Wecker has previously designed and implemented the developing world HIV-related initiatives of Boehringer Ingelheim's, a German-based pharmaceutical company. At least four rotavirus candidate vaccines are at, or near, clinical trials stage, one of which it is hoped will become a global vaccine.

"This project means an end to 'business as usual' when it comes to introducing new vaccines in poor countries," says Christopher Elias, President of PATH. In the past, vaccine manufacturers have conducted trials and introduced new vaccines into countries where they hoped to get the largest profits, such as Europe and North America. In many cases, the product only becomes available in developing countries 15 or 20 years later.

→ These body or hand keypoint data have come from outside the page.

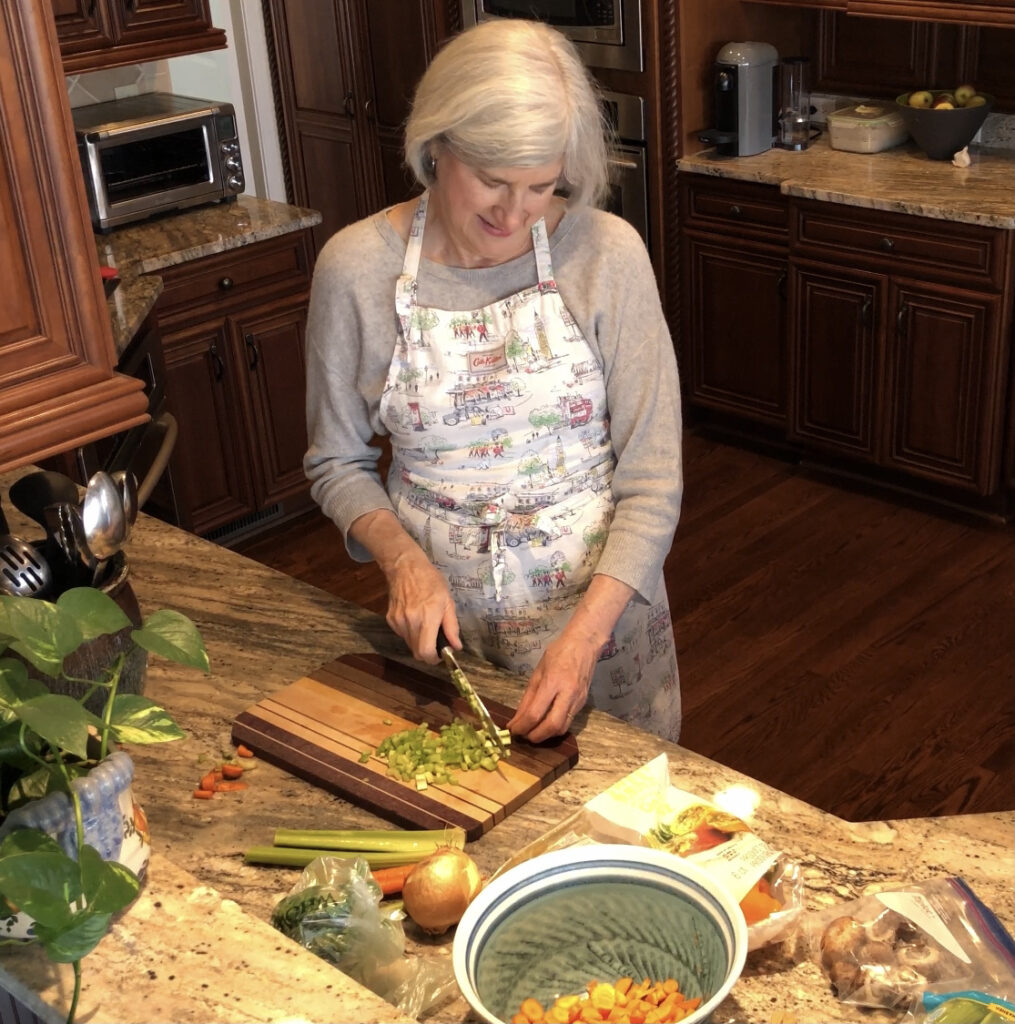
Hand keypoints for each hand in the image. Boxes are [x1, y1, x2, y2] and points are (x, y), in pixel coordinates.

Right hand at [347, 509, 459, 662]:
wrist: (405, 567)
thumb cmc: (431, 581)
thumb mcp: (447, 601)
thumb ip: (451, 626)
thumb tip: (456, 646)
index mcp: (427, 618)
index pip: (426, 652)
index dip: (434, 659)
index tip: (441, 654)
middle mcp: (410, 623)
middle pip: (417, 652)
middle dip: (428, 653)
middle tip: (436, 643)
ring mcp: (397, 622)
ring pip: (409, 644)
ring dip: (419, 642)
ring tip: (426, 625)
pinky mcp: (390, 619)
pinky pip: (402, 635)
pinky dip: (411, 633)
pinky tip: (415, 618)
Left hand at [507, 631, 598, 742]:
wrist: (585, 643)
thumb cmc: (558, 652)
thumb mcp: (538, 671)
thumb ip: (528, 697)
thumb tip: (518, 718)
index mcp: (553, 682)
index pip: (535, 713)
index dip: (522, 726)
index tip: (512, 730)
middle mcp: (567, 694)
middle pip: (552, 726)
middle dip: (536, 736)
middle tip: (524, 736)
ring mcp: (578, 700)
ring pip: (562, 728)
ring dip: (546, 735)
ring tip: (533, 732)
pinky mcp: (583, 703)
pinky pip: (568, 721)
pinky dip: (555, 727)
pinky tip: (546, 724)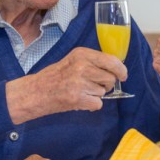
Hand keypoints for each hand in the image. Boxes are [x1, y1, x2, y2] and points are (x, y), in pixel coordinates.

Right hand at [6, 47, 127, 123]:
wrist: (35, 92)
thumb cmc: (55, 76)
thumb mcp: (73, 60)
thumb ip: (93, 62)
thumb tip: (117, 68)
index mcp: (82, 54)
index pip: (112, 61)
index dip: (121, 70)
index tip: (123, 76)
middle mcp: (82, 66)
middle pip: (110, 78)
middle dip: (106, 85)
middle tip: (94, 86)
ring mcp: (79, 82)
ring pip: (104, 92)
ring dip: (96, 95)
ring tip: (81, 92)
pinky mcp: (77, 98)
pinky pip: (98, 103)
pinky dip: (92, 105)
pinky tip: (80, 101)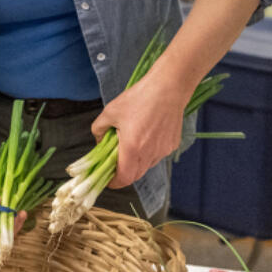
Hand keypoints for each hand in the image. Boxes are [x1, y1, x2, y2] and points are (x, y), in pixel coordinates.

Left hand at [92, 70, 190, 187]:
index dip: (114, 182)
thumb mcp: (110, 111)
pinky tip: (144, 136)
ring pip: (146, 165)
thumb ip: (99, 129)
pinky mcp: (172, 145)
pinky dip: (148, 153)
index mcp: (133, 148)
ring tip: (129, 144)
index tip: (107, 179)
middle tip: (114, 163)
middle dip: (123, 173)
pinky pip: (157, 155)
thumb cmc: (139, 98)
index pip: (124, 178)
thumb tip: (99, 140)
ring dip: (136, 162)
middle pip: (135, 175)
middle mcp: (150, 153)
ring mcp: (163, 150)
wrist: (168, 88)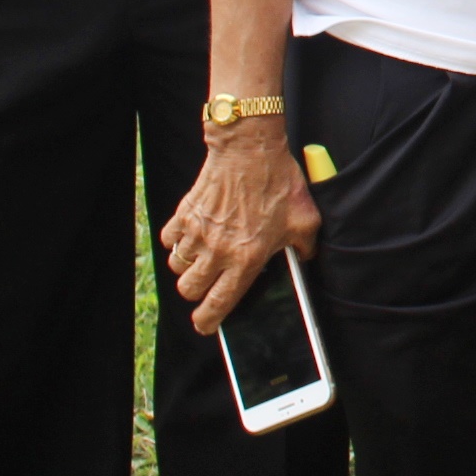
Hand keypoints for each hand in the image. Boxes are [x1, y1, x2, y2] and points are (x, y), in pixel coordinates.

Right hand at [159, 121, 315, 335]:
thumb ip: (305, 246)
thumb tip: (304, 258)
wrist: (249, 150)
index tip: (206, 325)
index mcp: (246, 259)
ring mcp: (197, 233)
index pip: (218, 304)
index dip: (208, 321)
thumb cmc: (278, 182)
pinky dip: (177, 241)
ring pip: (177, 267)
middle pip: (189, 290)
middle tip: (209, 282)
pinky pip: (169, 240)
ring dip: (188, 266)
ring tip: (204, 256)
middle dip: (197, 292)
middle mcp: (217, 251)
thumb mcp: (306, 219)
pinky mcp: (184, 215)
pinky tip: (193, 234)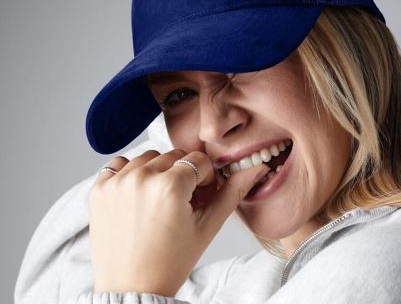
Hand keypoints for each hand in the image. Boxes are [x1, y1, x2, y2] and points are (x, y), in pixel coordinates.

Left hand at [88, 149, 269, 295]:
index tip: (200, 196)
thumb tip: (255, 168)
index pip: (198, 160)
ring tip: (159, 200)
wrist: (132, 289)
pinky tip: (138, 195)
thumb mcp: (207, 227)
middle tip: (182, 202)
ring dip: (158, 172)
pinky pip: (119, 164)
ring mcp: (117, 182)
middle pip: (174, 156)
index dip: (205, 178)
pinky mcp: (99, 189)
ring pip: (148, 157)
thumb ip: (232, 192)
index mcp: (170, 187)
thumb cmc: (171, 262)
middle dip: (183, 174)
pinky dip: (130, 173)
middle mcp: (141, 178)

The PATH project will work with vaccine manufacturers and developing country governments to finance clinical trials in developing countries and accelerate the vaccine's availability to those children who need it the most.

Globally, nearly all children are likely to suffer from rotavirus diarrhoea before the age of five. But in developing countries, where access to health care is limited, its effects are much more severe, and each year it claims about half a million lives, 85 per cent of which are in the world's poorest nations. In countries such as India or Bangladesh, one in every 250 children dies from rotavirus disease.

The PATH team will include public health experts and partners from the World Health Organisation, the US Centers for Disease Control and Prevention and PATH's own Children's Vaccine Program. Part of their work will be to ensure that developing countries are ready for the new vaccine. For example, surveillance networks to monitor the disease before and after the vaccine is introduced will be set up, and the countries' medical community and policy makers will be educated about the public health benefits of introducing the vaccine.

"Until all children worldwide have reliable access to quality health care, the best way to avoid unnecessary deaths from rotavirus is through a vaccine," says Wecker.